■ **Instruction**: Copy out every line of text from the records below word for word, leaving out the pictures.

■ **Input material**:
::::::::::
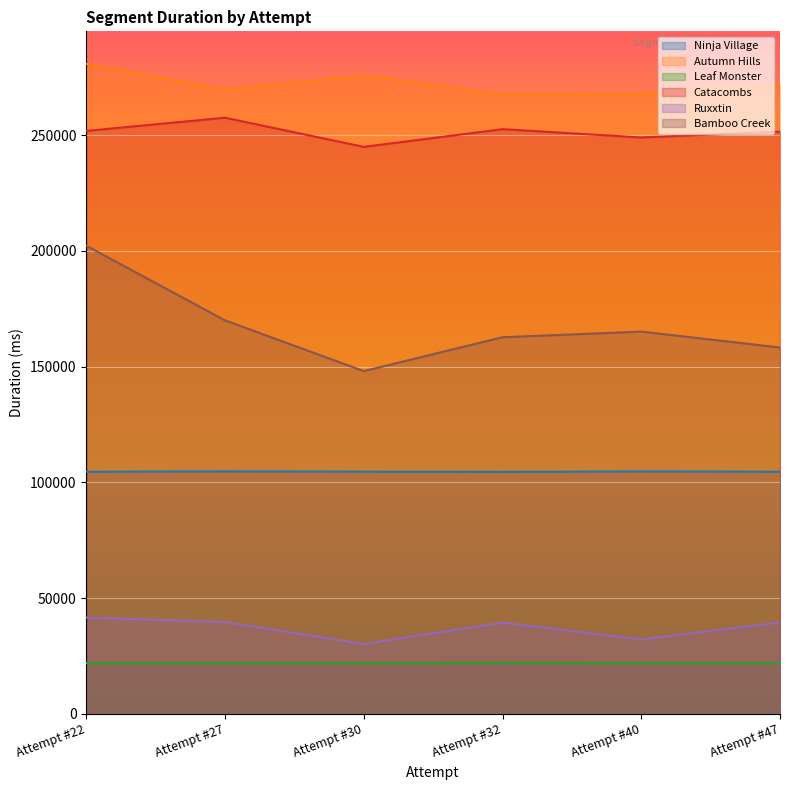

True or false: Ruxxtin and Ninja Village cross at least once.

False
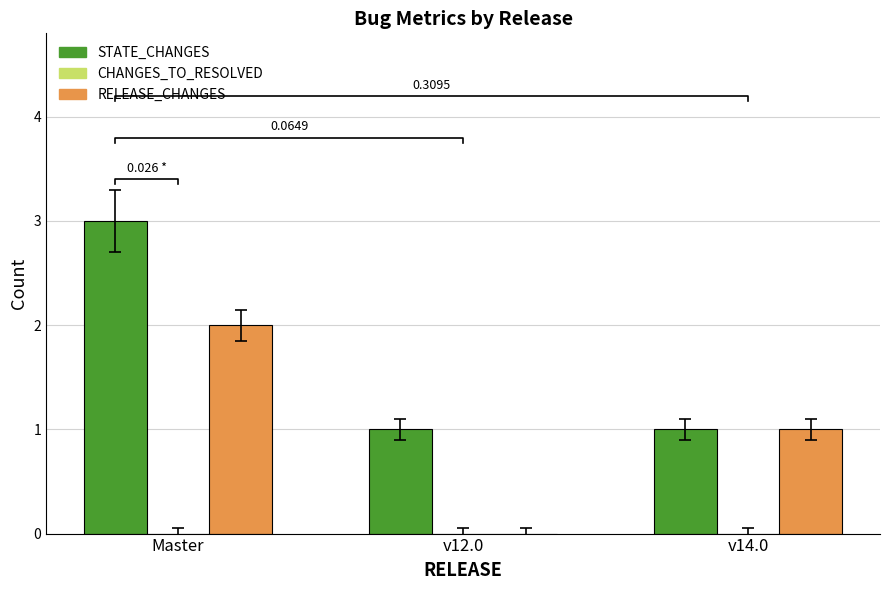

Rank the series by their average value, from lowest to highest.

CHANGES_TO_RESOLVED, RELEASE_CHANGES, STATE_CHANGES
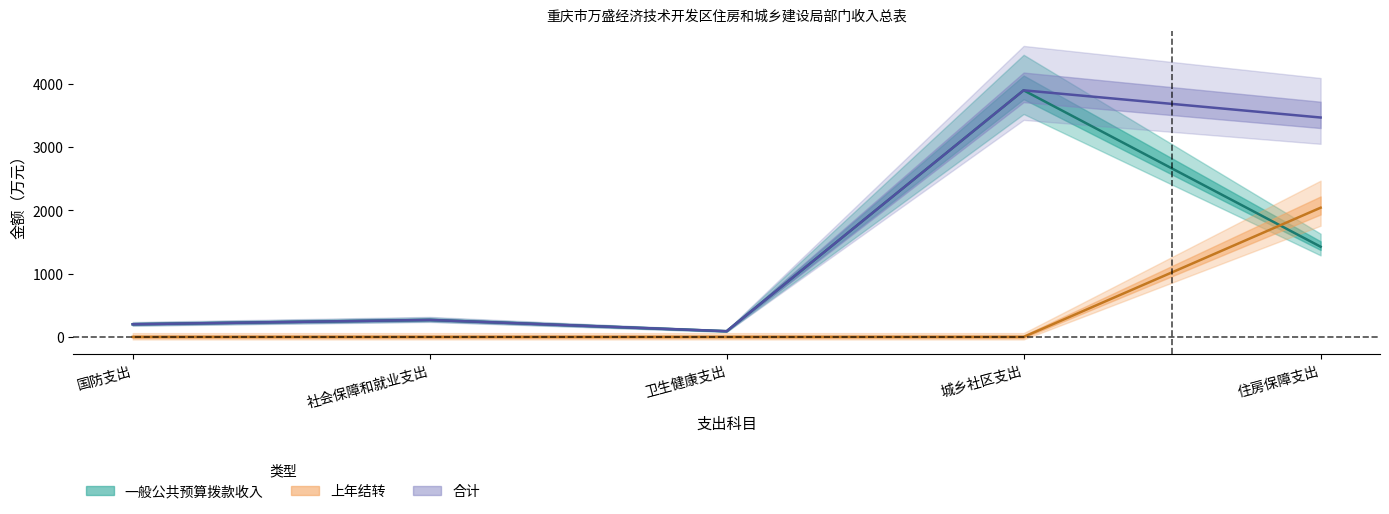

What is the spread (max minus min) of values at 国防支出?

200.0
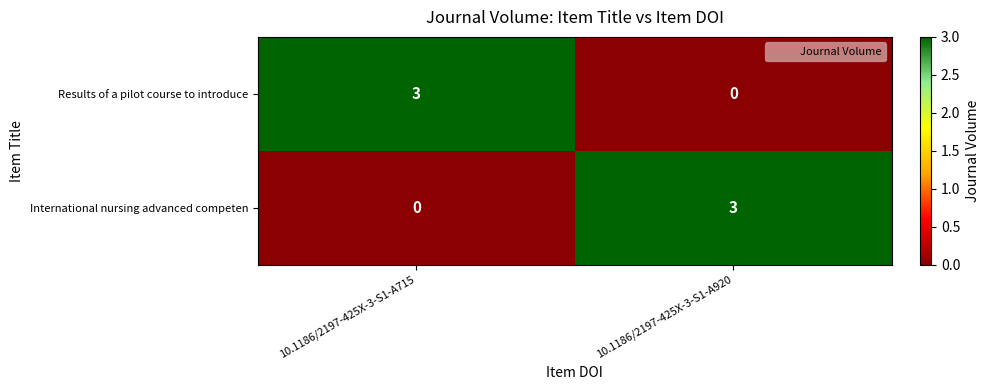

At which label is International nursing advanced competen closest to 1?

10.1186/2197-425X-3-S1-A715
::::::::::
■ **Expected answer**:
True or false: Ruxxtin and Ninja Village cross at least once.

False

Rank the series by their average value, from lowest to highest.

CHANGES_TO_RESOLVED, RELEASE_CHANGES, STATE_CHANGES

What is the spread (max minus min) of values at 国防支出?

200.0

At which label is International nursing advanced competen closest to 1?

10.1186/2197-425X-3-S1-A715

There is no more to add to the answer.